Lei vede in questo governo una sconfitta della politica?

«Ci vedo l’arretramento di una politica che nell’ultimo anno e mezzo aveva mostrato di portare. risultati. Questo governo, come ha detto il Capo dello Stato, non si riconosce in nessuna formula politica. È una grande occasione per predisporre una nuova offerta agli elettori».

Va in quel senso l’Intergruppo con Pd e M5s?

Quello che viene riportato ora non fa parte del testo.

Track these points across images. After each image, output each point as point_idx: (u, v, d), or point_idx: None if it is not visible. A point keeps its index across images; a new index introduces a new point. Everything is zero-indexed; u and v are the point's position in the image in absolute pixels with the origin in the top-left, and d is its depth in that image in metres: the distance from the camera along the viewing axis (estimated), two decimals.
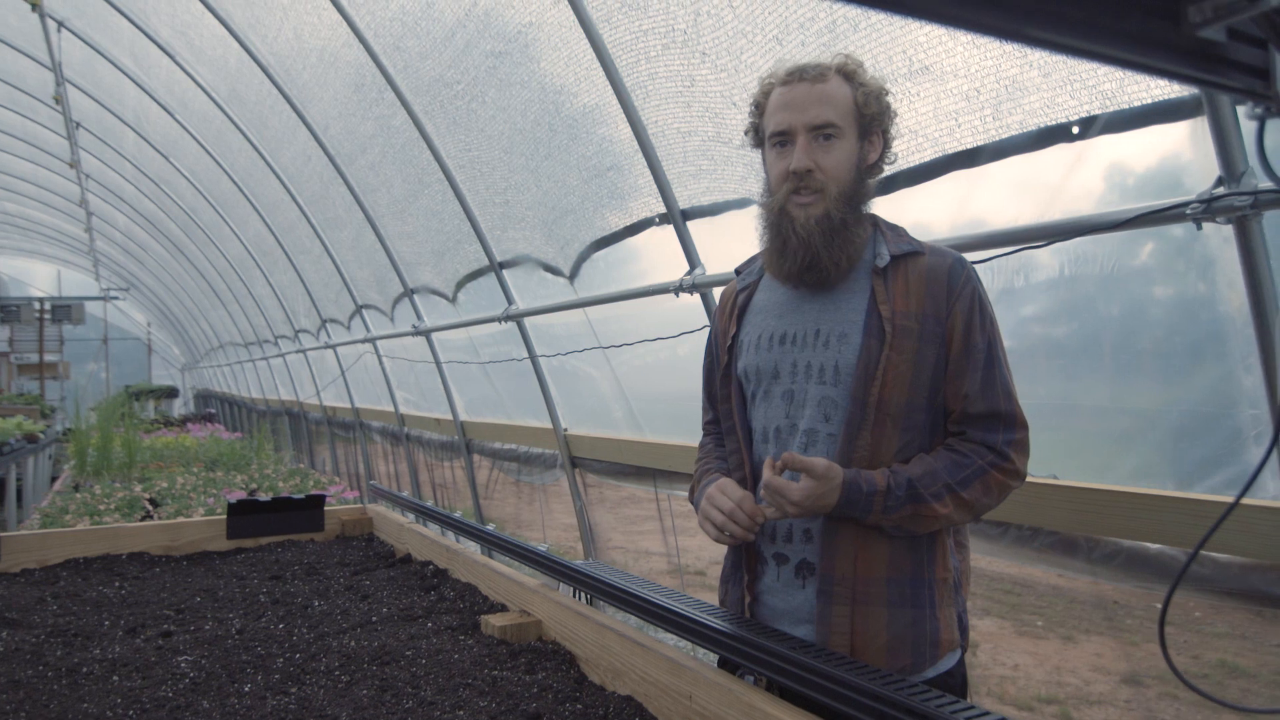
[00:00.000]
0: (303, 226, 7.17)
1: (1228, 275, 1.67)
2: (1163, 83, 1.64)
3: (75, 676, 1.61)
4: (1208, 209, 1.55)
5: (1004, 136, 1.95)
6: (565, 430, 4.30)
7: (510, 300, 4.43)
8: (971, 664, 1.58)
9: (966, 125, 2.00)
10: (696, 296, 3.01)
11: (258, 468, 5.01)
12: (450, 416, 5.69)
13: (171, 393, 18.89)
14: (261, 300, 10.21)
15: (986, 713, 1.08)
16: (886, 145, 1.56)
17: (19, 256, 21.17)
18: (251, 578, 2.39)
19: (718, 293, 2.91)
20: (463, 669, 1.61)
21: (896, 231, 1.56)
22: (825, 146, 1.49)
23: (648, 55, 2.83)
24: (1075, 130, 1.79)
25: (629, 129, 3.01)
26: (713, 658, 1.51)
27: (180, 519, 3.00)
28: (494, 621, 1.82)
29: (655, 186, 3.02)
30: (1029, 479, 1.61)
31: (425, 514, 2.86)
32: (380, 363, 6.98)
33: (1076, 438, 2.16)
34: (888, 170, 1.61)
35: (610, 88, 3.01)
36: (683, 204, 2.99)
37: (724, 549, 1.66)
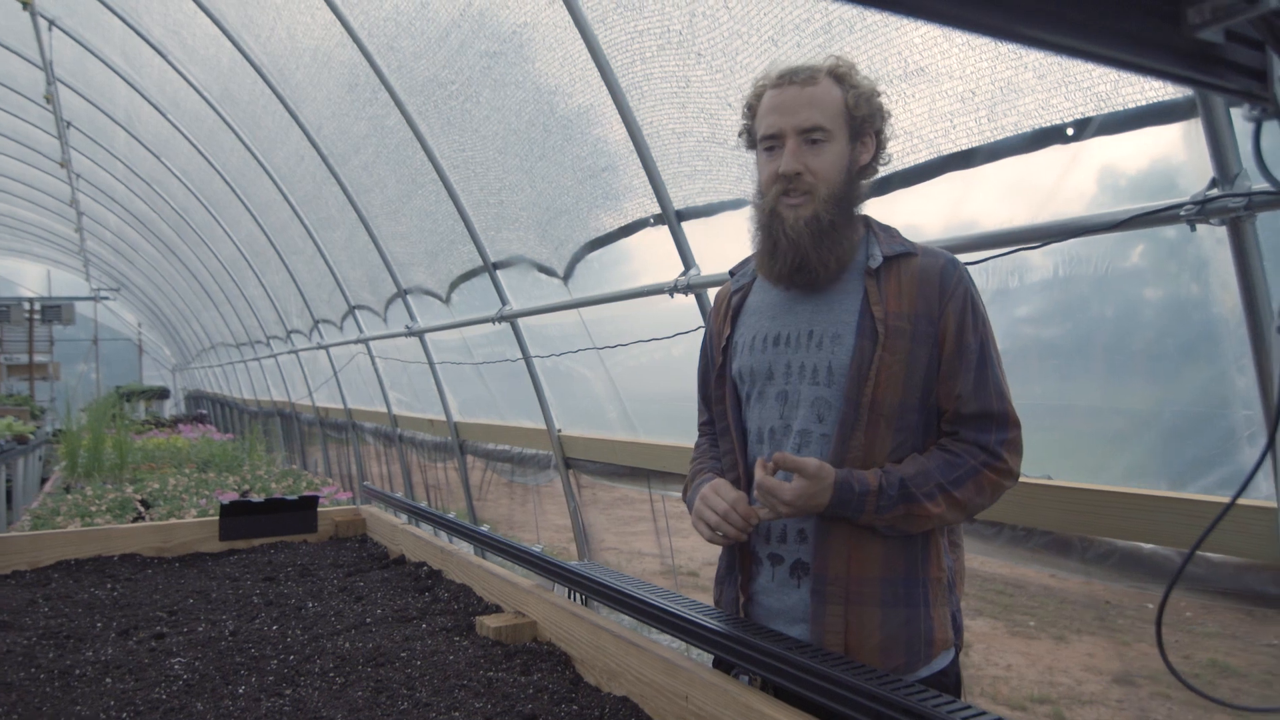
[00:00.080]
0: (295, 227, 7.15)
1: (1221, 276, 1.67)
2: (1157, 85, 1.65)
3: (68, 679, 1.60)
4: (1202, 210, 1.56)
5: (999, 138, 1.95)
6: (559, 431, 4.29)
7: (504, 301, 4.42)
8: (965, 664, 1.58)
9: (961, 127, 2.01)
10: (691, 297, 3.01)
11: (250, 469, 4.99)
12: (443, 417, 5.68)
13: (163, 394, 18.81)
14: (254, 301, 10.18)
15: (983, 712, 1.08)
16: (880, 147, 1.56)
17: (8, 256, 21.05)
18: (244, 579, 2.38)
19: (712, 293, 2.91)
20: (458, 670, 1.60)
21: (889, 232, 1.57)
22: (814, 149, 1.49)
23: (643, 56, 2.83)
24: (1070, 132, 1.80)
25: (624, 130, 3.01)
26: (708, 659, 1.51)
27: (172, 520, 2.98)
28: (489, 623, 1.81)
29: (650, 187, 3.02)
30: (1023, 479, 1.61)
31: (419, 515, 2.85)
32: (373, 363, 6.97)
33: (1070, 438, 2.17)
34: (883, 171, 1.61)
35: (605, 88, 3.01)
36: (678, 205, 2.99)
37: (717, 550, 1.66)
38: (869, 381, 1.45)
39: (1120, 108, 1.72)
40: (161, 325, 20.98)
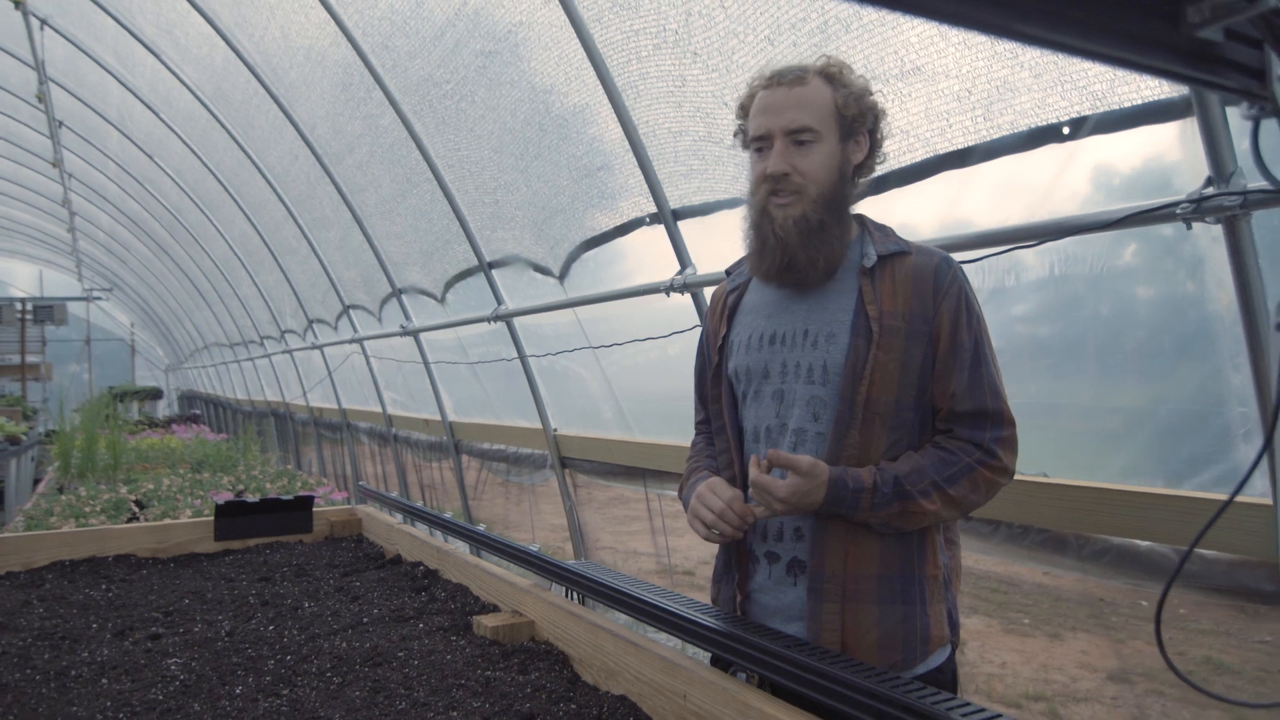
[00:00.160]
0: (289, 226, 7.13)
1: (1216, 274, 1.68)
2: (1153, 83, 1.65)
3: (64, 679, 1.60)
4: (1197, 209, 1.57)
5: (995, 137, 1.96)
6: (555, 430, 4.29)
7: (499, 300, 4.42)
8: (959, 661, 1.59)
9: (958, 126, 2.01)
10: (687, 296, 3.01)
11: (244, 469, 4.97)
12: (438, 417, 5.67)
13: (155, 394, 18.73)
14: (247, 301, 10.15)
15: (982, 709, 1.08)
16: (875, 146, 1.56)
17: (0, 257, 20.95)
18: (240, 579, 2.37)
19: (709, 293, 2.91)
20: (455, 670, 1.60)
21: (884, 231, 1.57)
22: (802, 150, 1.50)
23: (639, 55, 2.82)
24: (1066, 131, 1.80)
25: (619, 129, 3.01)
26: (705, 657, 1.52)
27: (167, 521, 2.97)
28: (486, 622, 1.81)
29: (646, 186, 3.02)
30: (1019, 476, 1.61)
31: (415, 514, 2.85)
32: (368, 363, 6.95)
33: (1066, 436, 2.18)
34: (879, 170, 1.62)
35: (601, 87, 3.00)
36: (674, 204, 2.99)
37: (713, 549, 1.66)
38: (864, 380, 1.46)
39: (1116, 106, 1.73)
40: (154, 325, 20.90)
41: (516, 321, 4.40)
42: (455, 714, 1.41)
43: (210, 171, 7.75)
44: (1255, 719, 1.61)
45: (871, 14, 2.05)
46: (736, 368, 1.61)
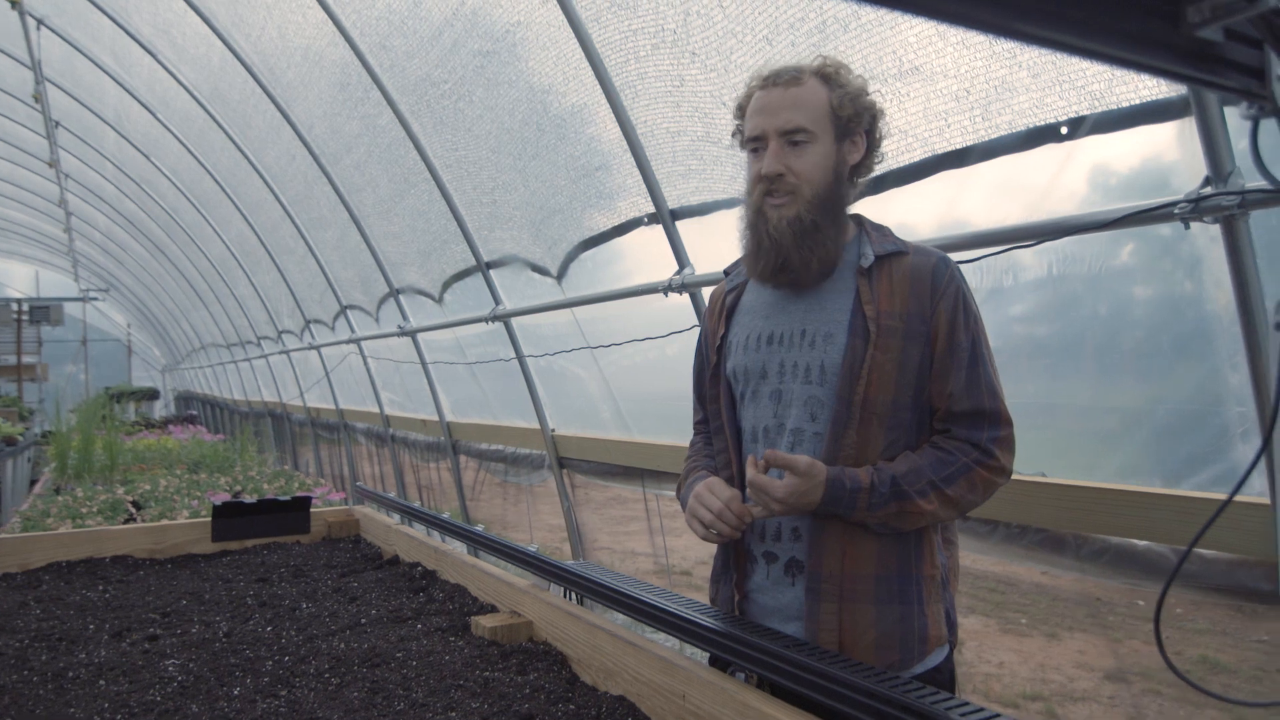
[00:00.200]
0: (286, 226, 7.12)
1: (1214, 274, 1.68)
2: (1150, 83, 1.66)
3: (61, 681, 1.59)
4: (1196, 208, 1.57)
5: (993, 137, 1.96)
6: (553, 431, 4.29)
7: (497, 300, 4.41)
8: (957, 661, 1.59)
9: (956, 125, 2.01)
10: (685, 296, 3.01)
11: (241, 470, 4.97)
12: (436, 417, 5.67)
13: (152, 394, 18.71)
14: (244, 301, 10.14)
15: (981, 708, 1.08)
16: (872, 146, 1.56)
17: None
18: (238, 580, 2.37)
19: (707, 293, 2.91)
20: (454, 670, 1.60)
21: (881, 231, 1.57)
22: (796, 150, 1.50)
23: (637, 55, 2.82)
24: (1064, 130, 1.80)
25: (618, 129, 3.01)
26: (704, 657, 1.51)
27: (164, 522, 2.97)
28: (484, 623, 1.81)
29: (644, 186, 3.02)
30: (1017, 476, 1.62)
31: (413, 515, 2.84)
32: (365, 364, 6.95)
33: (1064, 436, 2.18)
34: (877, 170, 1.62)
35: (599, 87, 3.00)
36: (672, 204, 2.99)
37: (711, 549, 1.66)
38: (861, 380, 1.46)
39: (1114, 106, 1.73)
40: (151, 326, 20.87)
41: (514, 322, 4.39)
42: (454, 714, 1.40)
43: (207, 171, 7.74)
44: (1253, 718, 1.62)
45: (870, 14, 2.05)
46: (734, 368, 1.61)
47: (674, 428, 3.44)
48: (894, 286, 1.49)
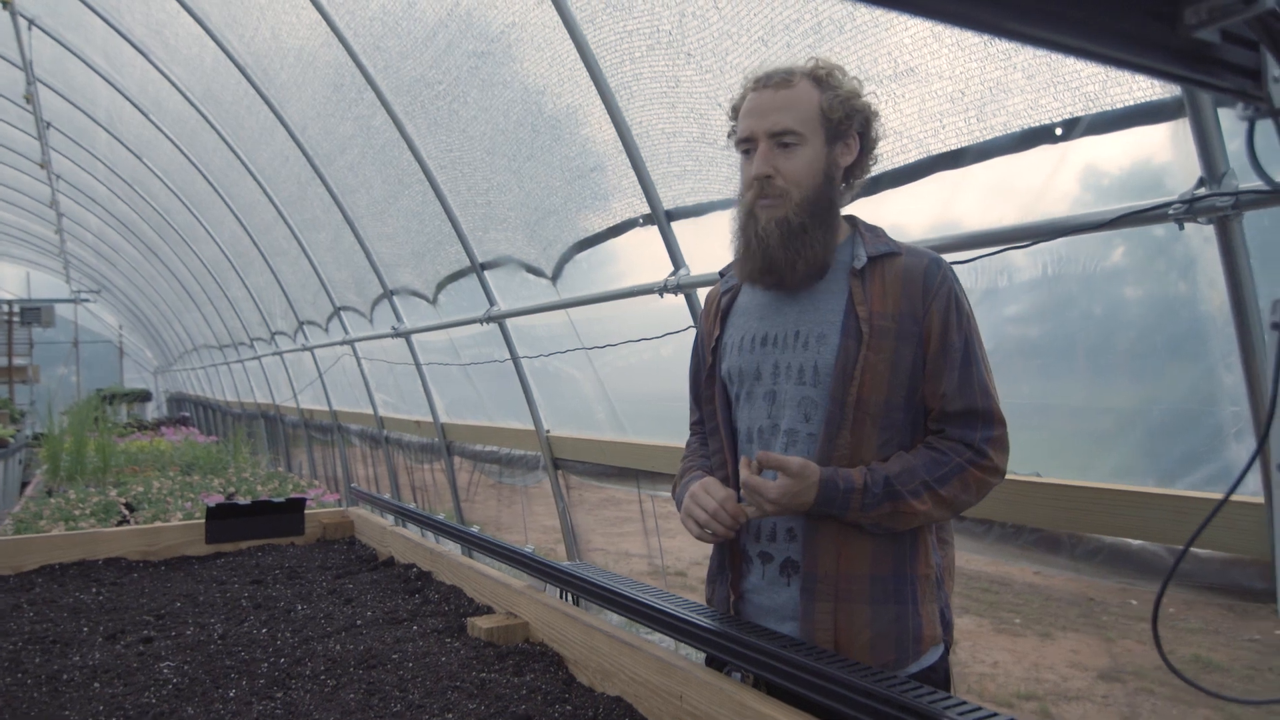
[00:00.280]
0: (280, 228, 7.11)
1: (1208, 275, 1.69)
2: (1145, 85, 1.66)
3: (55, 684, 1.59)
4: (1190, 209, 1.57)
5: (988, 138, 1.96)
6: (548, 432, 4.28)
7: (492, 301, 4.41)
8: (952, 661, 1.59)
9: (951, 127, 2.02)
10: (681, 297, 3.01)
11: (235, 471, 4.95)
12: (430, 419, 5.66)
13: (144, 396, 18.65)
14: (237, 302, 10.10)
15: (978, 707, 1.09)
16: (866, 148, 1.56)
17: None
18: (232, 582, 2.36)
19: (702, 294, 2.92)
20: (450, 671, 1.59)
21: (875, 232, 1.57)
22: (785, 152, 1.50)
23: (632, 56, 2.82)
24: (1059, 132, 1.81)
25: (613, 130, 3.01)
26: (700, 658, 1.52)
27: (158, 523, 2.96)
28: (480, 624, 1.81)
29: (639, 187, 3.02)
30: (1011, 476, 1.62)
31: (407, 516, 2.84)
32: (359, 365, 6.93)
33: (1058, 437, 2.18)
34: (872, 171, 1.62)
35: (594, 88, 3.00)
36: (667, 205, 2.99)
37: (705, 550, 1.66)
38: (854, 381, 1.46)
39: (1108, 108, 1.74)
40: (143, 327, 20.79)
41: (509, 323, 4.39)
42: (450, 716, 1.40)
43: (200, 172, 7.71)
44: (1246, 716, 1.62)
45: (865, 15, 2.06)
46: (729, 369, 1.61)
47: (669, 429, 3.44)
48: (887, 287, 1.49)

«Io sono a favore di tutte le iniziative che tengano un collegamento tra queste forze, che si chiamino Ugo o intergruppo, ma il punto è: che intenzioni abbiamo? Qual è il nostro progetto politico? Abbiamo il dovere di rispondere rapidamente».

Lei cos’ha in mente?

«LeU vuole costruire un campo progressista il cui nucleo deve partire dalle tre forze che hanno sostenuto lealmente il governo Conte. Questo nucleo dovrà chiamare intorno a sé forze disperse per allestire un progetto nuovo e alternativo alla destra. Vorrei capire cosa ne pensano il Pd e il M5S».

Sembra un appello: li vede titubanti su questa strada?

«Se considera che suscita polemiche già solo l’idea dell’intergruppo… Chiedo che mi si risponda: altrimenti, cos’altro propongono?».

Il M55 deve forse risolvere qualche problema interno, prima di capire con che alleanze proseguire… 

«Il M5S ha un problema in più perché ha alle spalle il tema non risolto della sua identità. Ma la novità di questo governo ha portato sommovimenti in tutte le forze politiche. È l’occasione per capire cosa fare da grandi».

Lei pensa al consolidamento di un’alleanza con Pd e M5S o a uno strumento nuovo?

«Al consolidamento dell’alleanza, come punto di partenza di un progetto del campo progressista».

Che ruolo dovrebbe avere Conte?

«Se mi chiedesse consiglio, gli direi che può essere colui che interpreta e traghetta il mondo del M55 verso la piena maturità. E verso quella che lui stesso ha chiamato alleanza per lo sviluppo sostenibile».

Alle prossime amministrative dovreste andare con questa alleanza?

«Non mi aspetto miracoli, non in tutti i luoghi sarà possibile consolidare l’alleanza. Ma, dove possibile, si deve lavorare a una piattaforma in grado di competere con la destra».

Con autoironia ha ricordato che il M5S ha detto no solo a un governo con lei, in quel famoso streaming del 2013…

(ride) «Vuole sapere un paradosso? Tra le cose che avevo preparato nell’ipotesi di un governo c’era il progetto di costruire, lavorandoci un anno, il ministero dello Sviluppo sostenibile, che unisse Sviluppo economico e Ambiente».

Una cosa molto simile a quel ministero della Transizione ecologica previsto oggi…

«Non saprei, i titoli possono contenere ambiguità… Comunque i Cinque stelle non erano maturi per accettare. Io però ho sempre avuto paura di una sinistra che non accetta le sfide, temo che possa diventare la sinistra dei benpensanti. E invece bisogna stare dove c’è turbolenza nella società».

Magari con le donne in ruoli di leadership, e non relegate ai margini…

«Il tema della presenza femminile c’è, ma devi prenderlo dal basso. Quando facevamo le liste nel mio paesino, a Bettola, e si poneva il tema di mettere qualcuno che rappresentasse le forze sociali, saltava sempre fuori il barbiere, mai la parrucchiera… Io sono per quote abbondanti e transitorie a partire dal basso: così hanno fatto nel Nord Europa».

Bersani, oggi comincia la navigazione del vostro nuovo governo. Come prevede che sarà?

«Tribolata. Il governo si concentri sulle emergenze, coltivi un buon rapporto con le parti sociali e non vada in agitazione. E se Salvini parla male di Speranza o di Arcuri, va beh, basta che li si lasci lavorare, non si impressioneranno».